Die Finanzierung der FINMA

Die FINMA investiert rund zwei Drittel ihrer Mittel in ihre Kernaufgaben Bewilligung, Überwachung, Durchsetzung und Regulierung. Die Beaufsichtigten tragen sämtliche Kosten der FINMA über Gebühren und Aufsichtsabgaben.
Die FINMA organisiert sich nach den Grundsätzen wirtschaftlicher Betriebsführung und führt eine eigene Rechnung. Ziel ist es, die Mittel sorgfältig einzusetzen, Kosten und Nutzen in einem angemessenen Verhältnis zu halten sowie mit den finanziellen Ressourcen die grösstmögliche Wirkung zu erzielen.

Verursachergerechte Gebühren- und Abgabenerhebung

Die Kosten der FINMA werden mit Gebühren und Abgaben der Beaufsichtigten gedeckt. Damit kann die FINMA bei ausgewiesenem Bedarf ihr Kostenniveau anpassen.

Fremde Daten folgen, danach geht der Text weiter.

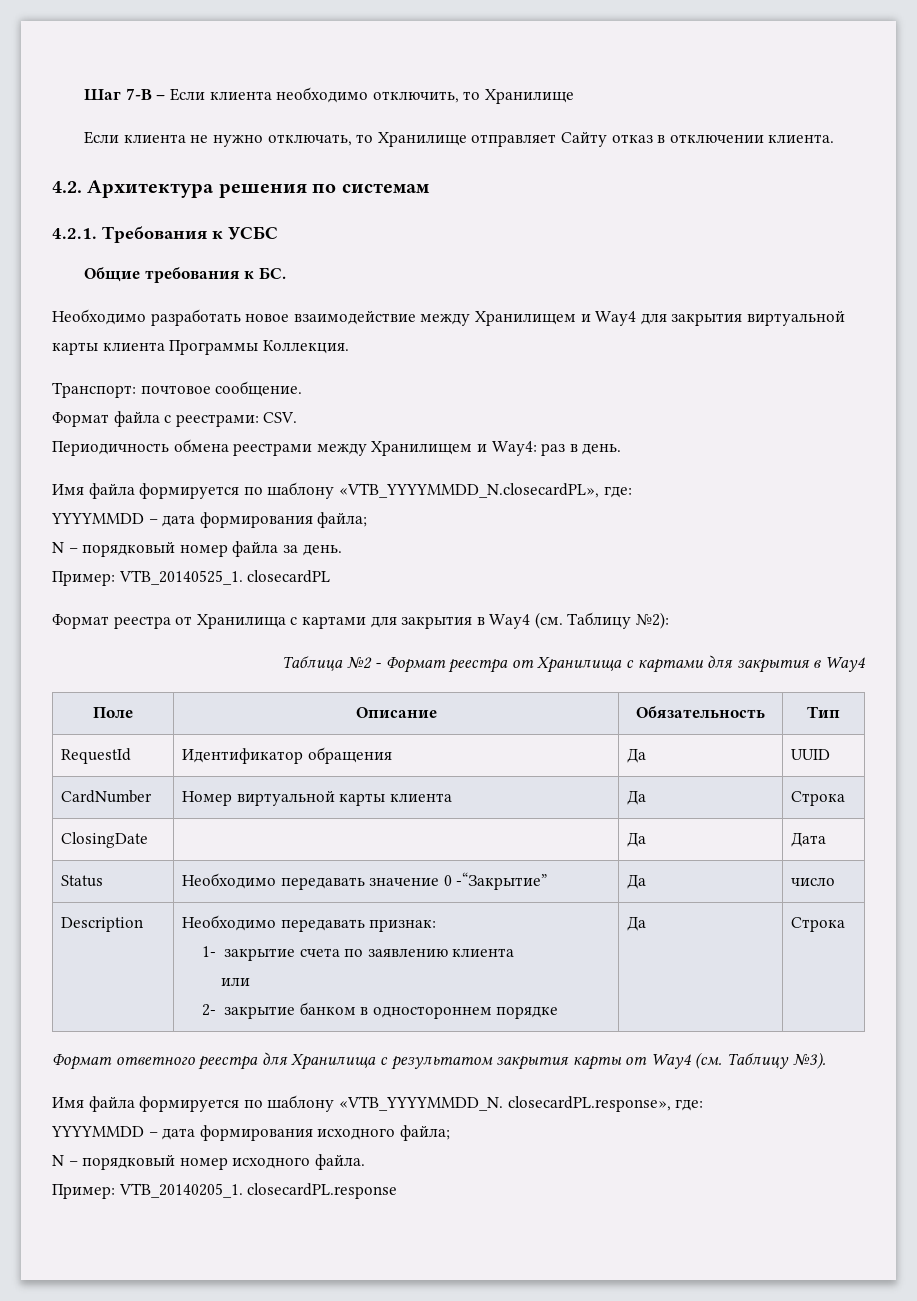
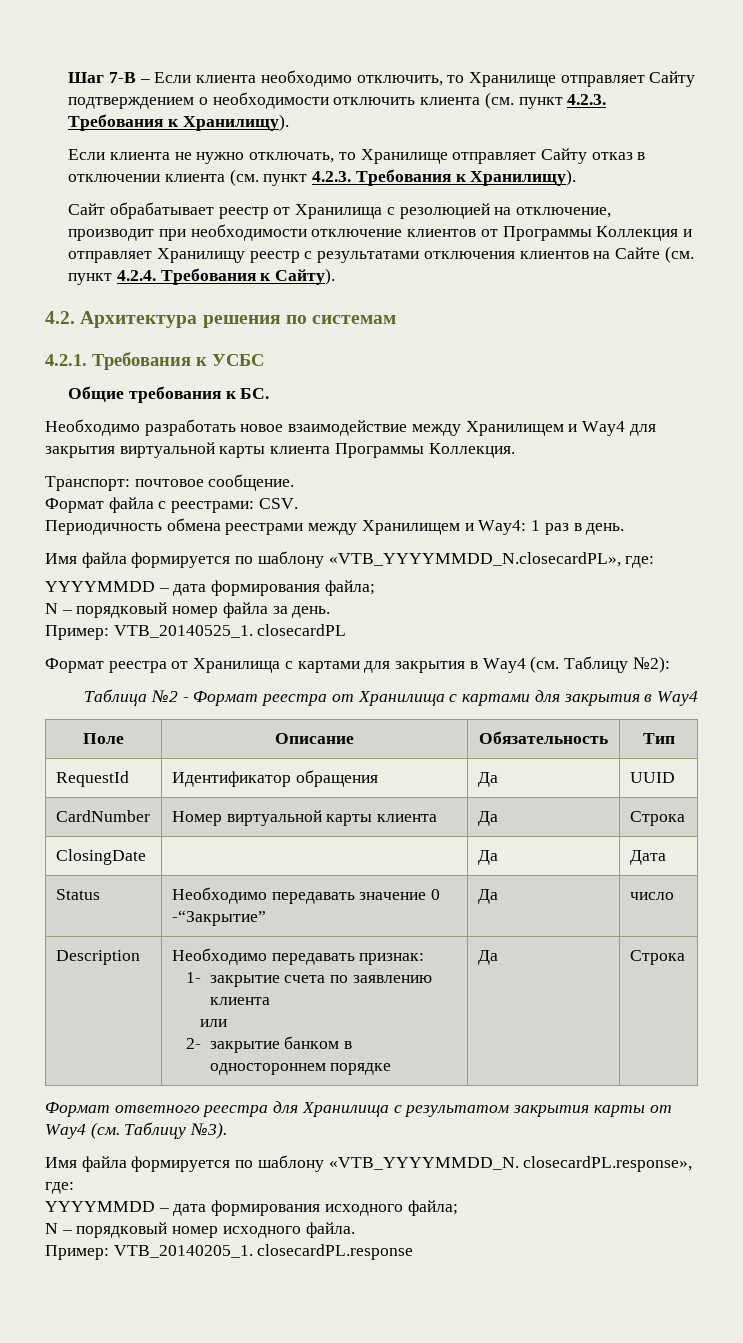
(575, 96) none -> [560,71,696,87] [68,92,607,109] [68,114,289,131] отправляет Сайту подтверждением о необходимости отключить клиента (см. пункт 4.2.3. Требования к Хранилищу).
[768,134,835,143] клиента. -> [164,169,577,186] [68,202,611,219] [68,224,692,241] [68,246,694,263] [68,268,336,285] клиента (см. пункт 4.2.3. Требования к Хранилищу). // Сайт обрабатывает реестр от Хранилища с резолюцией на отключение, производит при необходимости отключение клиентов от Программы Коллекция и отправляет Хранилищу реестр с результатами отключения клиентов на Сайте (см. пункт 4.2.4. Требования к Сайту).
(537, 448) none -> [531,520,541,531] 1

Die Beaufsichtigten haben Gebühren- und Aufsichtsabgaben zu entrichten. Die Gebühren werden verursachergerecht bei jedem Beaufsichtigten einzeln erhoben. Sie stützen sich vor allem auf Verfügungen und Aufsichtsverfahren und decken die Kosten für die Aufwände der FINMA. Rund ein Fünftel des Bruttoertrages der FINMA (133 Millionen Schweizer Franken) wurde im Jahr 2017 mit Gebührenerträgen gedeckt.

Demgegenüber werden die Aufsichtsabgaben den Beaufsichtigten nicht individuell, sondern als Gruppe zugerechnet. Der jeweils verursachte Aufsichtsaufwand wird möglichst verursachergerecht und angemessen auf die verschiedenen Aufsichtsbereiche aufgeteilt. Mit den Aufsichtsabgaben deckt die FINMA rund achtzig Prozent des Betriebsaufwands, inklusive der gesetzlichen Zuweisung an die Reserven.

Der Gebührenanteil der FINMA konnte in den vergangenen Jahren stabil gehalten werden.


Kriterien für die Höhe der Aufsichtsabgabe

Art. 15 FINMAG definiert die Kriterien für die Erhebung der Aufsichtsabgabe. So sind bei Banken und Effektenhändlern Bilanzsumme und Effektenumsatz massgebend, bei Versicherungen ihr Anteil an den gesamten Prämieneinnahmen aller Versicherungsunternehmen oder für Beaufsichtigte nach Kollektivanlagengesetz die Höhe des verwalteten Vermögens, der Bruttoertrag und die Betriebsgrösse. Die Gebührenverordnung der FINMA regelt die Kriterien für die Erhebung der Aufsichtsaufgabe.

Grosser Teil der internen Ressourcen für «Überwachung»


Sechzig Prozent der internen Ressourcen fliessen in die Kernprozesse der FINMA «Bewilligung», «Überwachung», «Durchsetzung» und «Regulierung». Für Support- und Managementprozesse werden 40 Prozent beansprucht.

Zwei Drittel der Ressourcenaufwände in den Kernprozessen fliessen in die Überwachung.




Der überwiegende Anteil (achtzig Prozent) des Betriebsaufwands fällt für Personalaufwendungen an, neun Prozent verursachen die Informatikkosten und elf Prozent der übrige Betriebsaufwand inklusive den Abschreibungen auf dem Anlagevermögen. Gegenüber dem Vorjahr bleibt der Betriebsaufwand 2017 stabil.